Generator field amortisseur spring axial migration cases and retention solutions
Ben Mancuso, generator design engineering technical leader, opened his presentation reminding attendees that the purpose of the amortisseur winding is to divert the negative- sequence current (see first presentation summary above) from flowing in the rotor forging and causing arcing and/or overheating damage during normal operation. Be aware that some abnormal events can exceed amortisseur capability.
Mancuso provided valuable graphics and summary statements to explain the various slot amortisseur windings (Gen 1, 2, and 3, plus non-static start) found in the fleet and how they work. Plus, he addressed excessive axial misalignment—when a wedge vent hole exceeds 30% or more blockage—and its causes. Should wedge hole blockage exceed 50%—not typical—it’s possible to cause a hot spot in the winding, possibly leading to an electrical fault.
Finally, the speaker presented solutions to address component migration—including an amortisseur/spring axial retention modification package available from the OEM to lock the various components together.
Over-potential insulation dielectric testing (hi-pot)
Michael Villani, product and factory support, Generator Services, explained that periodic maintenance over-potential testing of generator stator windings is a generally accepted industry practice. He said that when this test is performed on healthy insulation and according to the OEM’s instructions, the insulation will not be damaged. Not everyone in the industry would agree with this. However, if the insulation’s integrity has been degraded prior to the test—such as from stator-bar abrasion, girth cracks, etc—the test will accentuate that damage.
Later, Villani noted that the final hi-pot test during generator manufacture is considered the most reliable factory test to determine the quality of the insulation system at the time of shipment.
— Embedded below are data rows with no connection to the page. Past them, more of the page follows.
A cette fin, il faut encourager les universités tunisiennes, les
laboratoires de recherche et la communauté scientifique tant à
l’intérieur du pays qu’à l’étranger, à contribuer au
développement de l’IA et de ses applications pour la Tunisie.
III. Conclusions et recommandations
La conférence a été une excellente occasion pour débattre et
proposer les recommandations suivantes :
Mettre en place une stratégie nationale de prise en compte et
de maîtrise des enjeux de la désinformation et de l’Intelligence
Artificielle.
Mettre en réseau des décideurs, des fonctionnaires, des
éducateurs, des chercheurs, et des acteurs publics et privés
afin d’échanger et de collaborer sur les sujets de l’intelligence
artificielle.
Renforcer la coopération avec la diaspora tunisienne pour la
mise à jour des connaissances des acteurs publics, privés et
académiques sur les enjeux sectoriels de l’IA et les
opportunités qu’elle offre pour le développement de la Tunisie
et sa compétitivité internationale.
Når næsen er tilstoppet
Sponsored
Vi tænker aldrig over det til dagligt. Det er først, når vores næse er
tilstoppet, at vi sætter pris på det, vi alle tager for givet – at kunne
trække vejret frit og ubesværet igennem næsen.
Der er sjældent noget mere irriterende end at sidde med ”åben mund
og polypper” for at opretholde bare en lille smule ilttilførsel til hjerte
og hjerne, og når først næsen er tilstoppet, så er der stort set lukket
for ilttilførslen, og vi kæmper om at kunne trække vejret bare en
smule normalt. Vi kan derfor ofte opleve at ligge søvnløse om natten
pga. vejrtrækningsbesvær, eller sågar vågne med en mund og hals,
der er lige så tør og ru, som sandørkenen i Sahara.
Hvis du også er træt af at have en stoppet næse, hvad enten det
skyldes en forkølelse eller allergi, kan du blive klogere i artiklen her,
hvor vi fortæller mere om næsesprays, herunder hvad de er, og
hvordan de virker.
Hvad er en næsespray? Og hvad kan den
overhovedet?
Thus, he concludes, continued periodic hi-pot testing in the field is the most reliable test to determine the suitability of an insulation system to perform its intended functions reliably. The customer ultimately decides what voltage it is most comfortable with for conducting the hi-pot.
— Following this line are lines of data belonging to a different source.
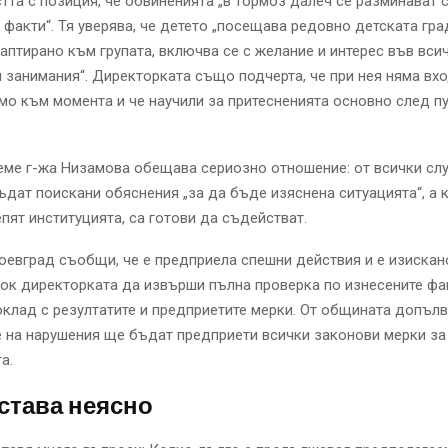
та с позиция, че обвиненията „в тормоз далеч се разминават 
 факти“. Тя уверява, че детето „посещава редовно детската гра
аптирано към групата, включва се с желание и интерес във вси
 занимания“. Директорката също подчерта, че при нея няма вх
мо към момента и че научили за притесненията основно след п
ме г-жа Низамова обещава сериозно отношение: от всички сл
ъдат поискани обяснения „за да бъде изяснена ситуацията“, а к
пят институцията, са готови да съдействат.
евград съобщи, че е предприела спешни действия и е изискан
ок директорката да извърши пълна проверка по изнесените фа
клад с резултатите и предприетите мерки. От общината допълва
 на нарушения ще бъдат предприети всички законови мерки за
а.
става неясно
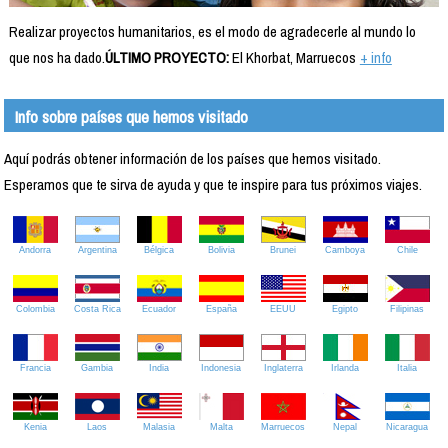
Realizar proyectos humanitarios, es el modo de agradecerle al mundo lo
que nos ha dado.
ÚLTIMO PROYECTO:
El Khorbat, Marruecos
+ info
Info sobre países que hemos visitado
Aquí podrás obtener información de los países que hemos visitado.
Esperamos que te sirva de ayuda y que te inspire para tus próximos viajes.
Andorra
Argentina
Bélgica
Bolivia
Brunei
Camboya
Chile
Colombia
Costa Rica
Ecuador
España
EEUU
Egipto
Filipinas
Francia
Gambia
India
Indonesia
Inglaterra
Irlanda
Italia
Kenia
Laos
Malasia
Malta
Marruecos
Nepal
Nicaragua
Villani also reviewed the pros and cons of ac and dc hi-pot testing, noting that all new stator bars and stator windings are tested with ac hi-pot. With the ac test set large and requiring trucking and cranes to transport and move around onsite, and a significant power source, its cost is higher than for the dc test, which is selected in most instances.
Final topic in Villani’s presentation: Should hi-pot testing be closed or open? GE generally recommends hi-pot testing be performed with the unit degassed and opened up, so both ends of the generator are visible to the operator/second watch person and others observing the test. The benefit of this approach is that if a failure occurs it may be possible to see its location, thereby helping to quickly identify the failed winding.
Third-harmonic stator ground
Dhruv Bhatnagar’s (generator application engineering) presentation was the second on this topic at GUG2020, the first one delivered by an owner/operator during the Week One generator session (see previous section).
Content of both presentations is similar and those with interest in the subject matter should review both—the user’s on the Power Users website at www.powerusers.org and Bhatnagar’s, which provides GE’s recommendation for stator-ground protection, on MyDashboard. An important point: GE recommends simple and low-cost testing to ensure that the 27TN trip settings are properly configured. If the are not properly configured, significant generator damage can occur, as the examples provided in the presentation revealed.